#### DATA ####

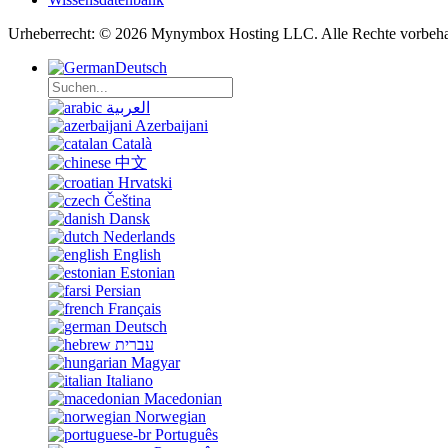
Urheberrecht: © 2026 Mynymbox Hosting LLC. Alle Rechte vorbeha
Deutsch
العربية
Azerbaijani
Català
中文
Hrvatski
Čeština
Dansk
Nederlands
English
Estonian
Persian
Français
Deutsch
עברית
Magyar
Italiano
Macedonian
Norwegian
Português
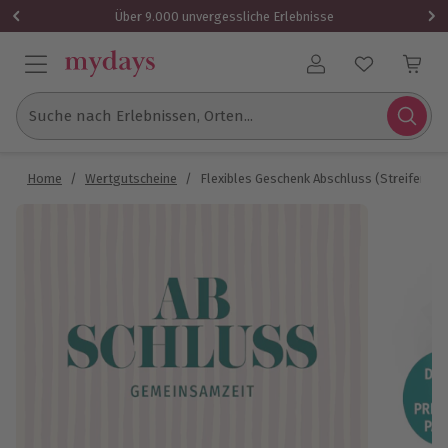
Über 9.000 unvergessliche Erlebnisse
Benutzerkonto
Suche nach Erlebnissen, Orten...
Home
/
Wertgutscheine
/
Flexibles Geschenk Abschluss (Streifen)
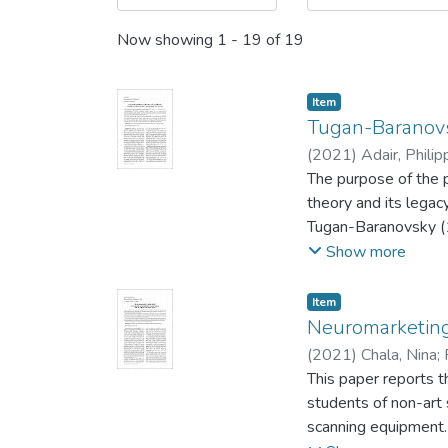
Now showing
1 - 19 of 19
Item
Tugan-Baranovs
(
2021
)
Adair, Philip
The purpose of the 
theory and its lega
Tugan-Baranovsky (1
French or francophon
Show more
some major economist
Hayek and Keynes.
Item
We present both the 
Neuromarketing 
masterpiece. We pro
(
2021
)
Chala, Nina
;
namely, Lescure, Aft
This paper reports 
understood throughou
students of non-art 
real business cycles
scanning equipment.
the current Great L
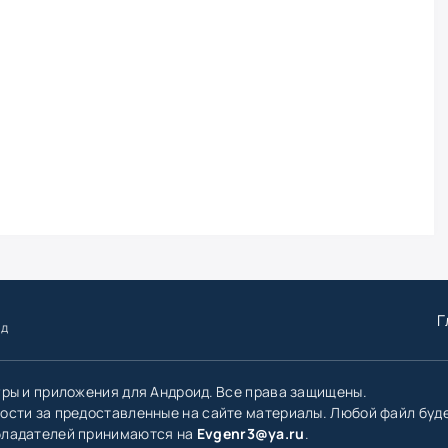
Г
ид
гры и приложения для Андроид. Все права защищены.
ости за предоставленные на сайте материалы. Любой файл буд
бладателей принимаются на
Evgenr3@ya.ru
.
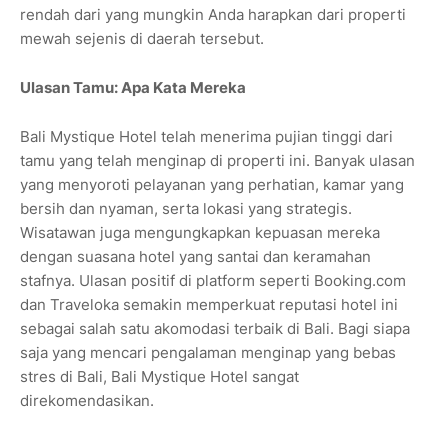
rendah dari yang mungkin Anda harapkan dari properti
mewah sejenis di daerah tersebut.
Ulasan Tamu: Apa Kata Mereka
Bali Mystique Hotel telah menerima pujian tinggi dari
tamu yang telah menginap di properti ini. Banyak ulasan
yang menyoroti pelayanan yang perhatian, kamar yang
bersih dan nyaman, serta lokasi yang strategis.
Wisatawan juga mengungkapkan kepuasan mereka
dengan suasana hotel yang santai dan keramahan
stafnya. Ulasan positif di platform seperti Booking.com
dan Traveloka semakin memperkuat reputasi hotel ini
sebagai salah satu akomodasi terbaik di Bali. Bagi siapa
saja yang mencari pengalaman menginap yang bebas
stres di Bali, Bali Mystique Hotel sangat
direkomendasikan.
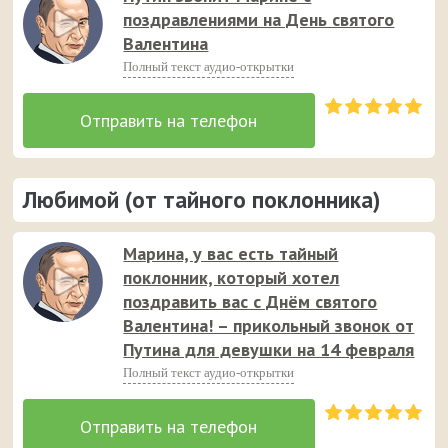
поздравлениями на День святого
Валентина
Полный текст аудио-открытки
Любимой (от тайного поклонника)
Марина, у вас есть тайный
поклонник, который хотел
поздравить вас с Днём святого
Валентина! – прикольный звонок от
Путина для девушки на 14 февраля
Полный текст аудио-открытки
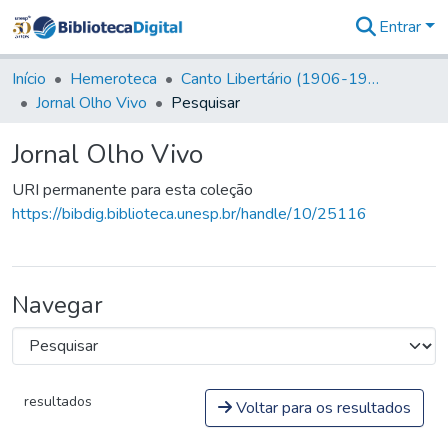
Entrar
Comunidades
&
Início
Hemeroteca
Canto Libertário (1906-1995)
Coleções
Jornal Olho Vivo
Pesquisar
Tudo na
Biblioteca
Jornal Olho Vivo
Digital
Estatísticas
URI permanente para esta coleção
https://bibdig.biblioteca.unesp.br/handle/10/25116
Navegar
resultados
Voltar para os resultados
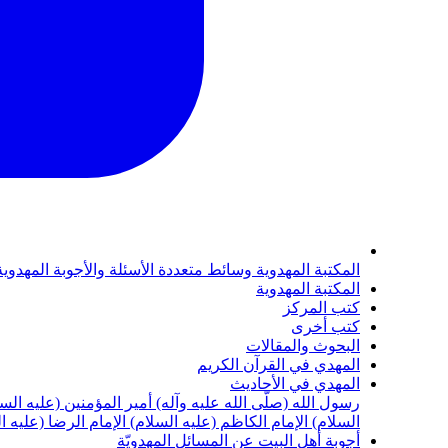
المكتبة المهدوية
وسائط متعددة
الأسئلة والأجوبة المهدوي
المكتبة المهدوية
كتب المركز
كتب أخرى
البحوث والمقالات
المهدي في القرآن الكريم
المهدي في الأحاديث
رسول الله (صلّى الله عليه وآله)
أمير المؤمنين (عليه الس
السلام)
الإمام الكاظم (عليه السلام)
الإمام الرضا (عليه ا
أجوبة أهل البيت عن المسائل المهدويّة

####

Copy out the records above word for word, from the line containing "rendah dari yang" through the end of the records, both ends included. Leave the pictures out.

rendah dari yang mungkin Anda harapkan dari properti
mewah sejenis di daerah tersebut.
Ulasan Tamu: Apa Kata Mereka
Bali Mystique Hotel telah menerima pujian tinggi dari
tamu yang telah menginap di properti ini. Banyak ulasan
yang menyoroti pelayanan yang perhatian, kamar yang
bersih dan nyaman, serta lokasi yang strategis.
Wisatawan juga mengungkapkan kepuasan mereka
dengan suasana hotel yang santai dan keramahan
stafnya. Ulasan positif di platform seperti Booking.com
dan Traveloka semakin memperkuat reputasi hotel ini
sebagai salah satu akomodasi terbaik di Bali. Bagi siapa
saja yang mencari pengalaman menginap yang bebas
stres di Bali, Bali Mystique Hotel sangat
direkomendasikan.
поздравлениями на День святого
Валентина
Полный текст аудио-открытки
Любимой (от тайного поклонника)
Марина, у вас есть тайный
поклонник, который хотел
поздравить вас с Днём святого
Валентина! – прикольный звонок от
Путина для девушки на 14 февраля
Полный текст аудио-открытки
Entrar
Comunidades
&
Início
Hemeroteca
Canto Libertário (1906-1995)
Coleções
Jornal Olho Vivo
Pesquisar
Tudo na
Biblioteca
Jornal Olho Vivo
Digital
Estatísticas
URI permanente para esta coleção
https://bibdig.biblioteca.unesp.br/handle/10/25116
Navegar
resultados
Voltar para os resultados
المكتبة المهدوية
وسائط متعددة
الأسئلة والأجوبة المهدوي
المكتبة المهدوية
كتب المركز
كتب أخرى
البحوث والمقالات
المهدي في القرآن الكريم
المهدي في الأحاديث
رسول الله (صلّى الله عليه وآله)
أمير المؤمنين (عليه الس
السلام)
الإمام الكاظم (عليه السلام)
الإمام الرضا (عليه ا
أجوبة أهل البيت عن المسائل المهدويّة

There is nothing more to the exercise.